57. (Dad chopping kindling)

You’ve thought of it all week, the treacherous block
where the axe clanged and split your hand.

Now you have to go back. To do what you dreamt, in shock,
in the muddle of blood: be calm and it’s gone, you rewind...



58. (Sickling the garden)

The hip-high grass, the wineglass bellflowers
toppled, strewn hither and thither. A rake rasps

bouncing on the cellar slopes. They drank their saft  
and swished, from the rust-red walls, stray wisps...



59. (Eyes closed in hammock)

The sun lurches, and the ground tilts, the red cottage;
you shove off, and go sleeping on the wing.

Under your eyelids, the day broadens.
Deep in your shadows, how loud the birds sing! 



60. (Sawing logs)

Chock. I wiped the saw with a clout of grass,
its hot teeth resiny. Racked in the shed, all mine:

so long may I read and dance, so many winter days! 
(But their records go on playing: sap, sweat, rain...)



*

Back-story. 51-53. The road trip ends, with a day of driving through steady rain. Brief stop for coffee and a loppis at Överkalix in Norrbotten.

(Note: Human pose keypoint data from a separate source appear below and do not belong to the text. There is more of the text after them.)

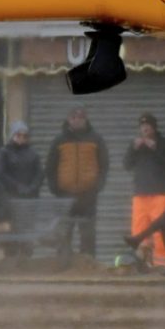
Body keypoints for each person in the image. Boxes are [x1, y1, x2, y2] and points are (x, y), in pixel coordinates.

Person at [45, 108, 107, 258]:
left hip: (88, 195)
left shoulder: (96, 139)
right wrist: (55, 189)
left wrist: (97, 187)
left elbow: (104, 165)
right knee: (65, 231)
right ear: (68, 119)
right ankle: (64, 263)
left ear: (86, 119)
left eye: (80, 117)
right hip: (65, 194)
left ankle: (88, 263)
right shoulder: (59, 140)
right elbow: (50, 166)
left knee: (88, 233)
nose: (77, 120)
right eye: (73, 117)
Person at [124, 113, 165, 265]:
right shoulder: (136, 145)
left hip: (160, 194)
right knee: (139, 230)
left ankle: (163, 263)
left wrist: (155, 149)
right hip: (140, 194)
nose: (145, 129)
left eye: (148, 126)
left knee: (160, 231)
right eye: (142, 127)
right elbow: (126, 165)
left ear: (154, 128)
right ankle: (141, 263)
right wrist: (133, 149)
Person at [0, 122, 43, 201]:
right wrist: (17, 187)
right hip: (10, 196)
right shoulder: (4, 152)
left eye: (24, 136)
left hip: (31, 196)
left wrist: (33, 187)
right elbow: (1, 173)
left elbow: (39, 173)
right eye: (18, 135)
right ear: (12, 135)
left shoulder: (33, 153)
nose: (21, 138)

53, 57. While L. and I were cycling round Abisko (37 - 50), my dad was at a hospital in Kiruna having the stitches taken out of his hand, following a recent accident with an axe.

54. Waking up in the morning at the summer cottage in Utanede, last seen in Poem 2. This is the locale for the rest of the sequence. Fine weather suddenly, after a very wet summer. Time for the outdoor chores (57, 58, 60).

54. The ghost-farm. An abandoned building on the fringe of the village, hence higher up the slope of the river valley and catching the morning sun earlier. The rural villages of Jämtland (like rural areas elsewhere) are reduced in population; empty buildings are commonplace.

56. Långfil. A regional variety of fermented milk with added butterwort, which gives it a ropy texture (hence "long fil").